Noise-Robust Target-Speaker Voice Activity Detection Through Self-Supervised Pretraining
Holger Severin Bovbjerg, Jan Østergaard, Jesper Jensen, Zheng-Hua Tan
TL;DR
This work targets robust detection of target-speaker speech in noisy environments by combining a causal self-supervised pretraining stage, DN-APC, with a speaker-conditioned TS-VAD model. DN-APC pretrained Conformer-based TS-VAD encoders yield about a 2% gain in average performance for both seen and unseen noise, particularly boosting speech-vs-noise discrimination. The study systematically compares five speaker-conditioning methods (including FiLM and embedding preprocessing) and finds FiLM generally offers the best overall outcomes, with multiplication excelling for target-speech detection; embedding preprocessing can provide marginal gains. Representation analysis via t-SNE shows DN-APC pretraining captures robust speech vs non-speech structure prior to fine-tuning, underscoring SSL’s value for noise-robust TS-VAD systems and potential gains in real-world diarization and ASR pipelines.
Abstract
Target-Speaker Voice Activity Detection (TS-VAD) is the task of detecting the presence of speech from a known target-speaker in an audio frame. Recently, deep neural network-based models have shown good performance in this task. However, training these models requires extensive labelled data, which is costly and time-consuming to obtain, particularly if generalization to unseen environments is crucial. To mitigate this, we propose a causal, Self-Supervised Learning (SSL) pretraining framework, called Denoising Autoregressive Predictive Coding (DN-APC), to enhance TS-VAD performance in noisy conditions.
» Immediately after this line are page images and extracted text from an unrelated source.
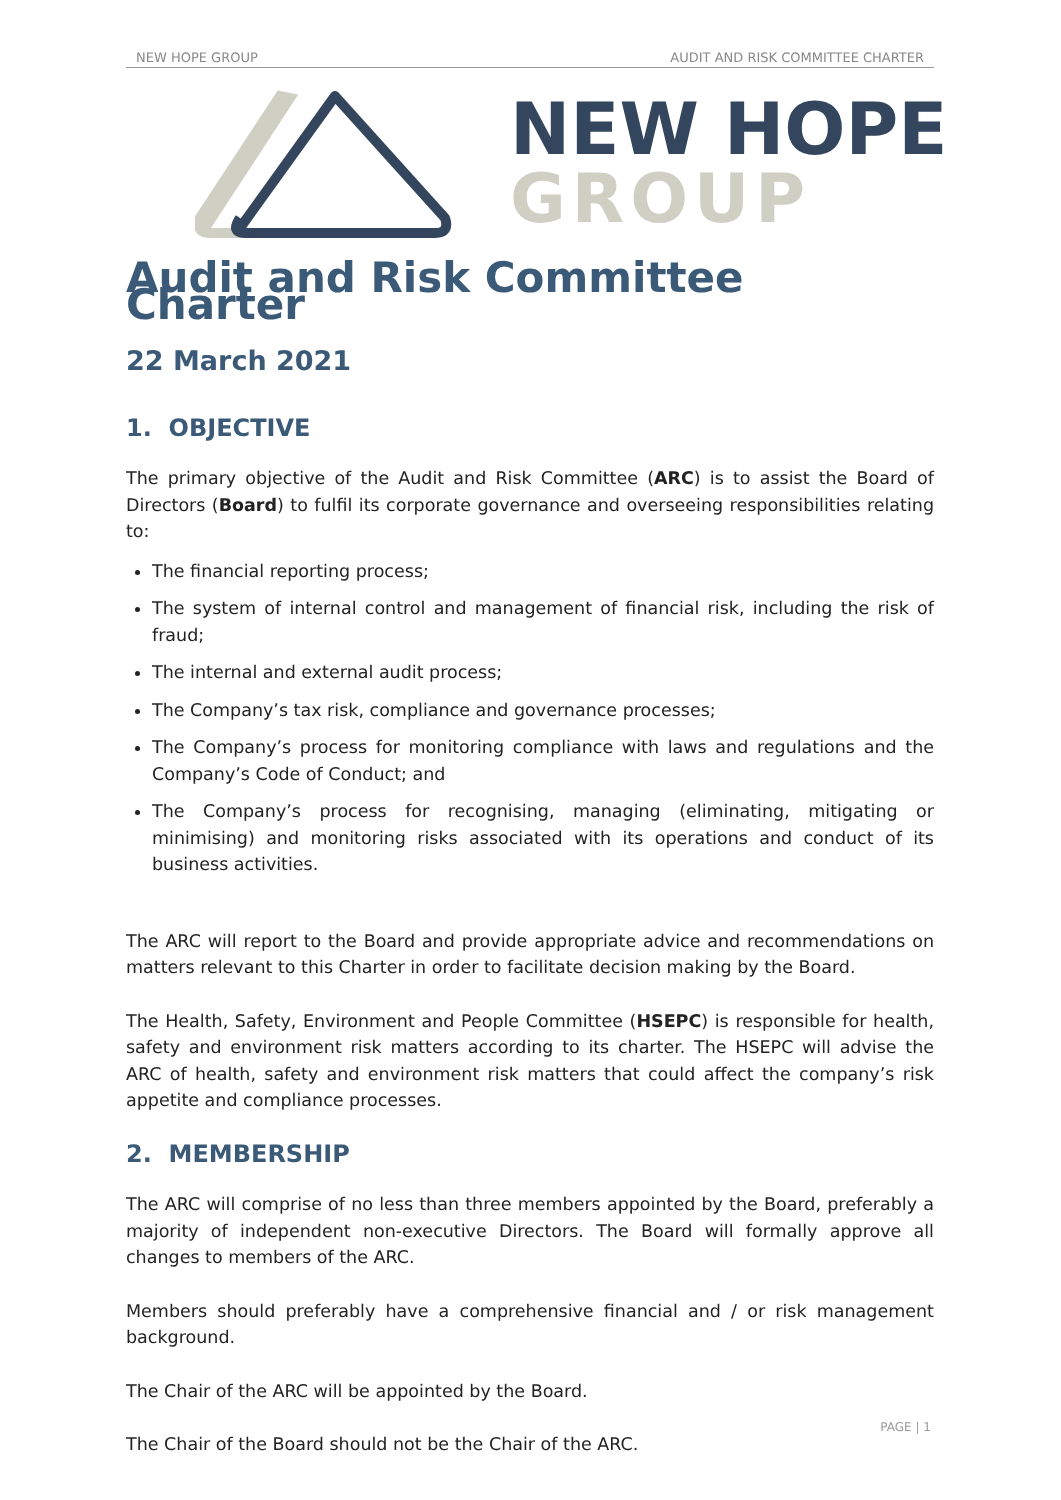NEW HOPE GROUP AUDIT AND RISK COMMITTEE CHARTER
NEW HOPE
GROUP
Audit and Risk Committee Charter
22 March 2021
1. OBJECTIVE
The primary objective of the Audit and Risk Committee (ARC) is to assist the Board of Directors (Board) to fulfil its corporate governance and overseeing responsibilities relating to:
The financial reporting process;
The system of internal control and management of financial risk, including the risk of fraud;
The internal and external audit process;
The Company’s tax risk, compliance and governance processes;
The Company’s process for monitoring compliance with laws and regulations and the Company’s Code of Conduct; and
The Company’s process for recognising, managing (eliminating, mitigating or minimising) and monitoring risks associated with its operations and conduct of its business activities.
The ARC will report to the Board and provide appropriate advice and recommendations on matters relevant to this Charter in order to facilitate decision making by the Board.
The Health, Safety, Environment and People Committee (HSEPC) is responsible for health, safety and environment risk matters according to its charter. The HSEPC will advise the ARC of health, safety and environment risk matters that could affect the company’s risk appetite and compliance processes.
2. MEMBERSHIP
The ARC will comprise of no less than three members appointed by the Board, preferably a majority of independent non-executive Directors. The Board will formally approve all changes to members of the ARC.
Members should preferably have a comprehensive financial and / or risk management background.
The Chair of the ARC will be appointed by the Board.
The Chair of the Board should not be the Chair of the ARC.
PAGE | 1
We also explore various speaker conditioning methods and evaluate their performance under different noisy conditions. Our experiments show that DN-APC improves performance in noisy conditions, with a general improvement of approx. 2% in both seen and unseen noise. Additionally, we find that FiLM conditioning provides the best overall performance. Representation analysis via tSNE plots reveals robust initial representations of speech and non-speech from pretraining. This underscores the effectiveness of SSL pretraining in improving the robustness and performance of TS-VAD models in noisy environments.